Posted on November 23, 2022

Malaysia held its 15th General Elections after the 14th Parliament was dissolved. The Elections Commission convened and set 5 November 2022 as the Nomination Day and Polling Day on 19 November 2022. During this process, Malaysia’s voters went to the polls to elect their 222 Parliamentary representatives. In the process, a candidate passed away while flooding forced the Elections Commission to defer the voting in another. By Sunday, results for 220 constituencies were returned and certified. On Monday, the results of the 221st seat were returned and certified.

After the results were calculated, the Elections Commission reported that no party attained the 112 seats needed to form a simple majority.

Screenshot from EC Dashboard

As a result, the appointment of a Prime Minister has been delayed. As of 23 November, His Majesty the Yang DiPertuan Agong has met with the party leaders of Pakatan Harapan (YB Datuk Seri Anwar Ibrahim), Perikatan Nasional (YB Tan Sri Mahiaddin Yassin), and Barisan Nasional (YB Datuk Seri Ahmad Zahid Hamidi) as well as representatives of the Gabungan Parti Sarawak (GPS). His Majesty is to confer with the Conference of Rulers on 24 November.

Netizens, including esteemed lawyer Wee Choo Keong, have urged for a special session of Parliament to select a Prime Minister.

Screen capture from Twitter.

This raises a good legal question: whether a special session of Parliament can be convened for the Dewan Rakyat to vote.

I. Power to Convene Parliament

Art. 55(1), Federal Constitution, provides that the Yang di-Pertuan Agong shall summon Parliament from time to time. This means that the Yang di-Pertuan Agong has the sole authority to summon Parliament.

• SUPPLIED RECORDS:
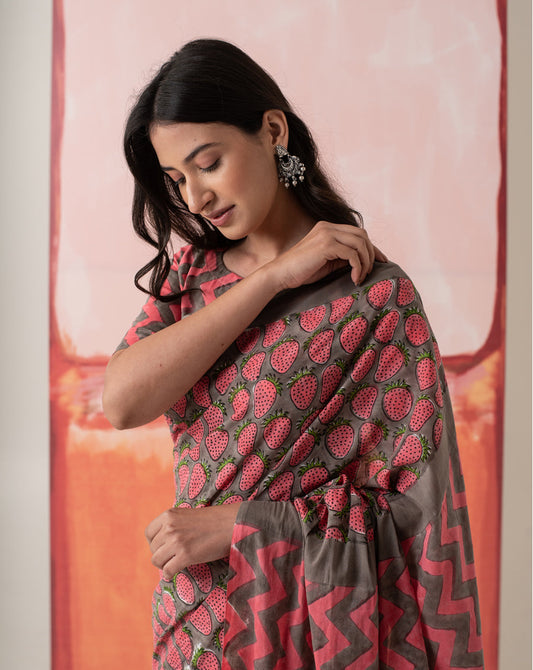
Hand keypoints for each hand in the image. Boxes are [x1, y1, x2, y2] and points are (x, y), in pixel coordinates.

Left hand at [145, 504, 240, 579]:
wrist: (231, 523)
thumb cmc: (212, 521)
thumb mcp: (187, 516)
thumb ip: (173, 525)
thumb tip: (161, 543)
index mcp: (168, 515)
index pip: (148, 533)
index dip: (154, 543)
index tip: (162, 547)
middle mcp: (169, 527)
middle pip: (153, 549)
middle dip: (161, 555)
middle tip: (172, 557)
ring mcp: (177, 541)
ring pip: (157, 561)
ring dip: (165, 565)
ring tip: (175, 564)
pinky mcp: (185, 555)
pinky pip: (168, 571)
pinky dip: (170, 574)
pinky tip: (176, 571)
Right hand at [267, 221, 386, 290]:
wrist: (280, 274)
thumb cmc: (300, 272)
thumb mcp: (327, 262)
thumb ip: (343, 257)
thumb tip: (363, 261)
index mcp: (327, 228)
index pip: (357, 233)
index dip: (372, 247)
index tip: (381, 261)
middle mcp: (328, 226)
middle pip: (362, 235)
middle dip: (371, 254)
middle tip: (370, 272)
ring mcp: (327, 234)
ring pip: (360, 243)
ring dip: (365, 262)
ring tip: (360, 277)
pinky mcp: (326, 245)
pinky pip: (352, 254)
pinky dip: (358, 267)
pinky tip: (354, 279)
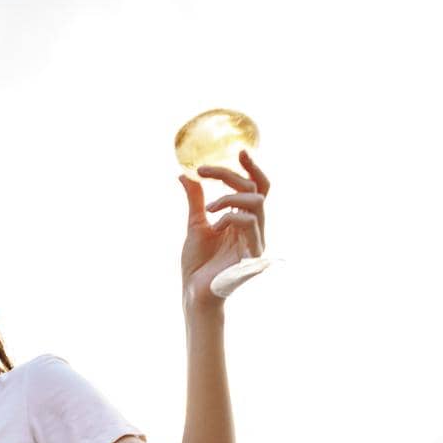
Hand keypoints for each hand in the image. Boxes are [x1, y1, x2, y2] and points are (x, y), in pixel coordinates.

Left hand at [179, 150, 268, 305]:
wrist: (194, 291)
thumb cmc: (197, 264)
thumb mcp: (196, 223)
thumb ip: (196, 199)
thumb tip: (185, 175)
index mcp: (243, 220)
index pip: (256, 187)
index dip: (252, 168)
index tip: (239, 150)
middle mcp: (254, 228)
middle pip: (256, 189)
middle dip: (233, 175)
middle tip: (205, 170)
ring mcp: (256, 240)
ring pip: (255, 203)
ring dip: (229, 197)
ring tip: (208, 208)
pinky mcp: (253, 253)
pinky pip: (249, 223)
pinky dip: (230, 216)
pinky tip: (216, 225)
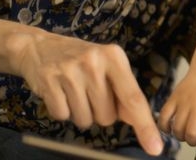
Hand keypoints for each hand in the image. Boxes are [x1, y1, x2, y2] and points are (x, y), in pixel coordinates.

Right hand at [7, 31, 162, 154]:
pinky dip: (63, 111)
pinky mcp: (48, 81)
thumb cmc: (82, 60)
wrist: (40, 47)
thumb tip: (139, 122)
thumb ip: (124, 94)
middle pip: (108, 117)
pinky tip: (60, 93)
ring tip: (75, 92)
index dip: (145, 125)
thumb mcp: (108, 68)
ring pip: (86, 120)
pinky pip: (63, 116)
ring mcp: (70, 71)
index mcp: (115, 57)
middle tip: (91, 93)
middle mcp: (94, 62)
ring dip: (82, 114)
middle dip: (101, 113)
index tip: (155, 148)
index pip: (133, 98)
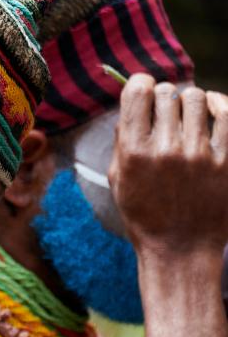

• ASSIGNED TASK: Which party groupings does the text on Malaysia's 15th General Elections name?

• RESPONSE FOR THIS EXERCISE:
- Pakatan Harapan
- Perikatan Nasional
- Barisan Nasional
- Gabungan Parti Sarawak (GPS)